Обойдя разросшийся у хаты цветник, Крашенков и его спутник вышли на улицу.
— Товарищ лейтенант!
Крашенков обернулся. На пороге стоял Рябов и украдкой показывал автомат.
— Да ну! — отмахнулся лейтенант…
Село, где расположился полевой армейский артиллерийский склад, в котором Крашенков служил старшим военфельдшером, было небольшим. Всего каких-нибудь пятнадцать — двадцать хаток, прижатых к дороге с обеих сторон высоким и густым лесом. Сверху деревья почти смыкались, и поэтому внизу даже в ясные солнечные дни стоял полумрак. Дорога, которая одновременно была и единственной улицей, и лесной просекой, одним концом упиралась в поросшую бурьяном крохотную железнодорожную станцию, а другим в новенький свежевыкрашенный шлагбаум, отделявший село от такого же густого и темного леса. Лишь в одном месте — как раз напротив санчасти — деревья несколько отступали от дороги и солнце по утрам заглядывало в окна…

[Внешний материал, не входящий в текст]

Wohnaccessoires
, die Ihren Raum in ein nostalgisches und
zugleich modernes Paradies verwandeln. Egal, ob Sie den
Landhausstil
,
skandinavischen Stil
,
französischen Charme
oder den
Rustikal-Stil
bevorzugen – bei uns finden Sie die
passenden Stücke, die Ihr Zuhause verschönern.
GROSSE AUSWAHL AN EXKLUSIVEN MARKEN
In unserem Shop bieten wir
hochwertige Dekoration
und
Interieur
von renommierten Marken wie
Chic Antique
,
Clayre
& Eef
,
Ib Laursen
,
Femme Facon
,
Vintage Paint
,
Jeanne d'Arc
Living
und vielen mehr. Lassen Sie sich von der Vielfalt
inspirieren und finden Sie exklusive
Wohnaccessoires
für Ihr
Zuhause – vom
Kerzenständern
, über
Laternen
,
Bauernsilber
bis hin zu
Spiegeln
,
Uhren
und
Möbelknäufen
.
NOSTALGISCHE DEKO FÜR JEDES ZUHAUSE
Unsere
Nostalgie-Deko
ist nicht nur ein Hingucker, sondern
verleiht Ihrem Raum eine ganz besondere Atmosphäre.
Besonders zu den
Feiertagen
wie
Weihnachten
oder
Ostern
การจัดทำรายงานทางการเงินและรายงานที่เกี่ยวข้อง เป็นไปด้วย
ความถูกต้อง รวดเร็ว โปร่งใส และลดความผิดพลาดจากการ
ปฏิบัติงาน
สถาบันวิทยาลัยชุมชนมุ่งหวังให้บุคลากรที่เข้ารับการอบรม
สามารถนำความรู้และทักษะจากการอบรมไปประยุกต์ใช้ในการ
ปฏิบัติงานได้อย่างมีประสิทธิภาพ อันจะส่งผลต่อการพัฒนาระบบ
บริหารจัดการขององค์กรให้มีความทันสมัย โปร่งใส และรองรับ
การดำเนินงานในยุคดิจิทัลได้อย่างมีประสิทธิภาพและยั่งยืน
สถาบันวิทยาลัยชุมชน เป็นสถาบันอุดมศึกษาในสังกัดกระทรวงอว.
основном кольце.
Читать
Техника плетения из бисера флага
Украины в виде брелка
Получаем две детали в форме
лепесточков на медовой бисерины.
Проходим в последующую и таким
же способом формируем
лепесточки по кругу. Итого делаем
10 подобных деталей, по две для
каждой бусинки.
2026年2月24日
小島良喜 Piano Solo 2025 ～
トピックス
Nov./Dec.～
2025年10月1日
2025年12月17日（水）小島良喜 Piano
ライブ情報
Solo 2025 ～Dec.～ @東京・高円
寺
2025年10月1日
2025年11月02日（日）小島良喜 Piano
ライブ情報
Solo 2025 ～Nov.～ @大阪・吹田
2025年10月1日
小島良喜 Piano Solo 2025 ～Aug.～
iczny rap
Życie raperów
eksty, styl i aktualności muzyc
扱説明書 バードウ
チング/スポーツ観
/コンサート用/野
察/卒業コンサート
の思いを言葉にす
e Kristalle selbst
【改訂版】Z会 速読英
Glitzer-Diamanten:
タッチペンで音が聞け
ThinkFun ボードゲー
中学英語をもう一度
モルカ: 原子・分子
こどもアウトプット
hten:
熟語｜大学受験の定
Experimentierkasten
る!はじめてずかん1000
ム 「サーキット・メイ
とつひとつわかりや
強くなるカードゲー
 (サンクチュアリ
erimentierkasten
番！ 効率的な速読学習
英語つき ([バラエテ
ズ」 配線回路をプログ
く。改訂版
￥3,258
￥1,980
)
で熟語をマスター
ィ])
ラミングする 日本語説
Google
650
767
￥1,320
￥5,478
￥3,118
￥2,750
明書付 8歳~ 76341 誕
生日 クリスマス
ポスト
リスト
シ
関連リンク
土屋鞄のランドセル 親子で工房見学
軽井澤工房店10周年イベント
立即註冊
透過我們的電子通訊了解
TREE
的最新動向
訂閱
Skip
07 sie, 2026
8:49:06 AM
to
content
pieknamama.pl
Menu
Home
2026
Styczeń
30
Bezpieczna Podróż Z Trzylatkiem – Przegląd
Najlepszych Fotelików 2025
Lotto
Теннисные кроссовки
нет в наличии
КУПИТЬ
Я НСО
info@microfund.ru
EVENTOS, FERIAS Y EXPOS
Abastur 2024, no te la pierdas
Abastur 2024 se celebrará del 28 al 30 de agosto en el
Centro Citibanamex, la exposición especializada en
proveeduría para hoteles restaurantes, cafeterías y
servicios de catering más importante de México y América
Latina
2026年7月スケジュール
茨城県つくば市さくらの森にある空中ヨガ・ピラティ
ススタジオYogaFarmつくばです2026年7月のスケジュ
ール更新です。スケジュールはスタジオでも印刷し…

Когда они прошли больше половины села, Крашенков поинтересовался:
— Далеко еще, отец?
— Ни, недалэко, — ответил тот, ускоряя шаг.
Но одна за другой хаты оставались позади, а старик все еще продолжал идти, никуда не сворачивая.
— Куда ты меня ведешь, отец? — не скрывая недоумения, спросил Крашенков. В двух последних хатах находился штаб и жили начальник артсклада и замполит. Гражданских там не было: всех их попросили перебраться к соседям.
— Ось туточки… блызесенько… с пивверсты, не бильше…
— Крашенков, вы куда? — раздался знакомый голос начальника артсклада.
Капитан Тереб стоял на крыльце штаба. Как всегда, грудь вперед, руки за спиной, голова вздернута. Страдая из-за своего маленького роста, капитан все время пыжился.
Крашенков подошел к нему, доложил.
— Только далеко не ходите, — предупредил начальник артсклада.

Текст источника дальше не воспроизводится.